DR. PANNENBECKER: Witness, were you a member of the NSDAP or one of its affiliated organizations?
GISEVIUS: No.
DR. PANNENBECKER: Is it correct that you personally participated in the events of 20 July 1944, and that you were also present in the OKW at that time?
GISEVIUS: Yes.
DR. PANNENBECKER: How did you get into the police service?
GISEVIUS: In July 1933 I passed the state examination in law. As a descendant of an old family of civil servants I applied for a civil service appointment in the Prussian administration. I belonged, at that time, to the German National People’s Party and to the Stahlhelm, and by the standards of that day I was considered politically reliable. Consequently, at the first stage of my training as a civil servant I was assigned to the Political Police, which meant my entry into the newly created Secret State Police. In those days I was very glad to have been assigned to the police service. I had already at that time heard that abominations of all kinds were going on in Germany.

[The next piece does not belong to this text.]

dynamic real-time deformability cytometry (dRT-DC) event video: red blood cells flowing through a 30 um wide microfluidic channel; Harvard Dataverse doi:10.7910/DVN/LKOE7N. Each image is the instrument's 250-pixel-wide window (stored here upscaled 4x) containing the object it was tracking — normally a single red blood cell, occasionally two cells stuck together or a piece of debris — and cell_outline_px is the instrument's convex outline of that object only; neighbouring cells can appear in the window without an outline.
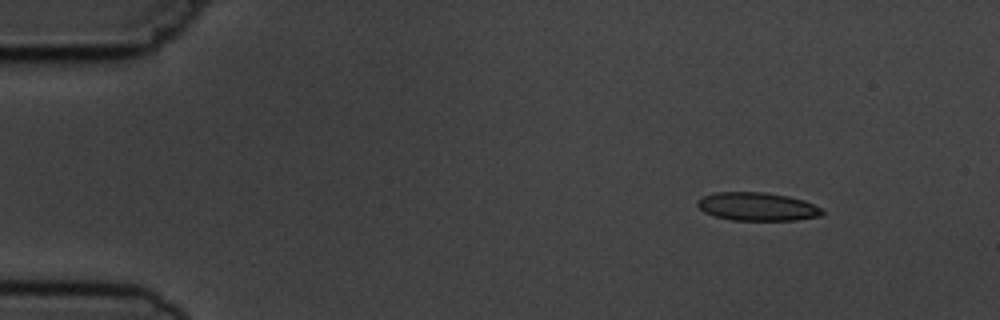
{"species": "common noctule bat (a hibernating species)", "species_latin": "Nyctalus noctula", "temperature_condition": "cold", "stored_images_in_passage": 10, "camera_frame_rate_fps": 3000, "um_per_image_px": 0.085, "animal": {"sex": "male", "body_mass_g": 19.5, "forearm_length_mm": 54.6}, "frame": {"image": 1, "passage_image": 2, "time_ms": 1.333, "image_size_px": [1000, 320], "cell_outline_px": [[824, 212], [820, 216], [796, 220], [732, 220], [716, 216], [704, 212], [696, 204], [696, 200], [704, 196], [716, 192], [764, 192], [788, 196], [804, 200], [820, 208]], "centroid_in_image_um": [64.35, 17.56], "position_along_channel_um": 20.6, "area_um2": 20.46}}
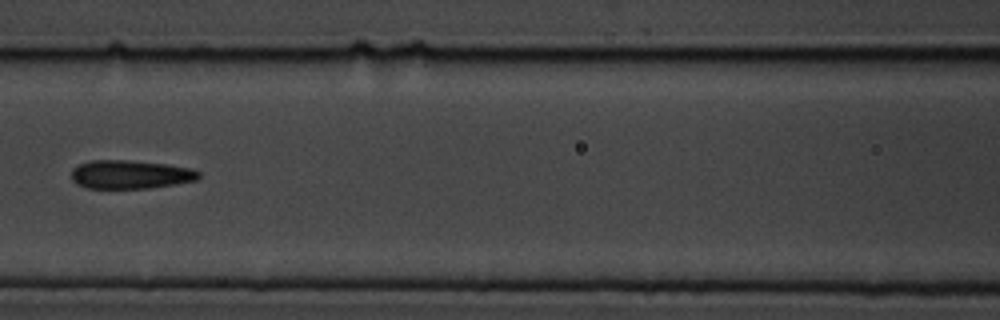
{"frame": {"image": 2, "passage_image": 7, "time_ms": 7.333, "image_size_px": [1000, 320], "cell_outline_px": [[200, 176], [196, 180], [176, 184], [148, 188], [88, 188], [76, 184], [72, 180], [72, 168], [80, 164], [92, 160], [124, 160], [168, 164], [188, 168], [200, 172]], "centroid_in_image_um": [11.06, 14.83], "position_along_channel_um": 155.5, "area_um2": 21.1}}
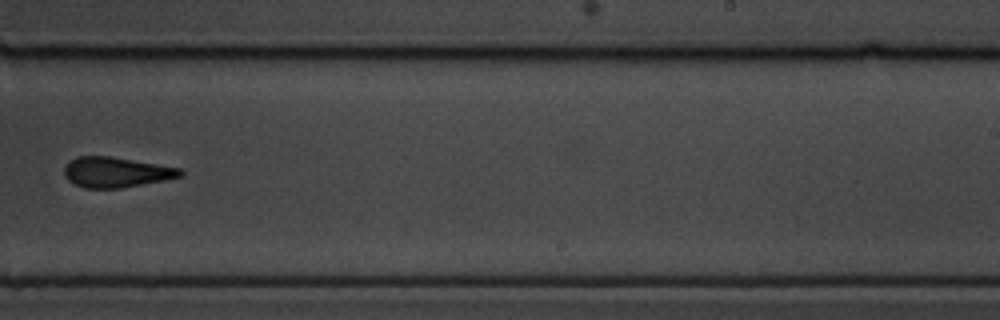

I was inclined to consider these as the final outburst of the situation, akin to civil war, which we were experiencing at the end of 1932 and the beginning of 1933. So I hoped to contribute to the re-establishment of a proper executive organization which would provide for law, decency, and order. But this happiness was doomed to be short-lived.
I had scarcely been 2 days in this new police office, when I discovered that incredible conditions existed there. These were not police who took action against riots, murder, illegal detention, and robbery; these were police who protected those guilty of such crimes. It was not the guilty persons who were arrested, but rather those who asked the police for help. These were not police who took action against the crime, but police whose task seemed to be to hush it up or, even worse, to sponsor it; for those SA and SS Kommandos who played at being police in private were encouraged by this so-called Secret State Police and were given all possible aid. The most terrible and, even for a newcomer, most obvious thing was that a system of unlawful detention was gaining more and more ground—a worse and more dreadful system than which could not be conceived.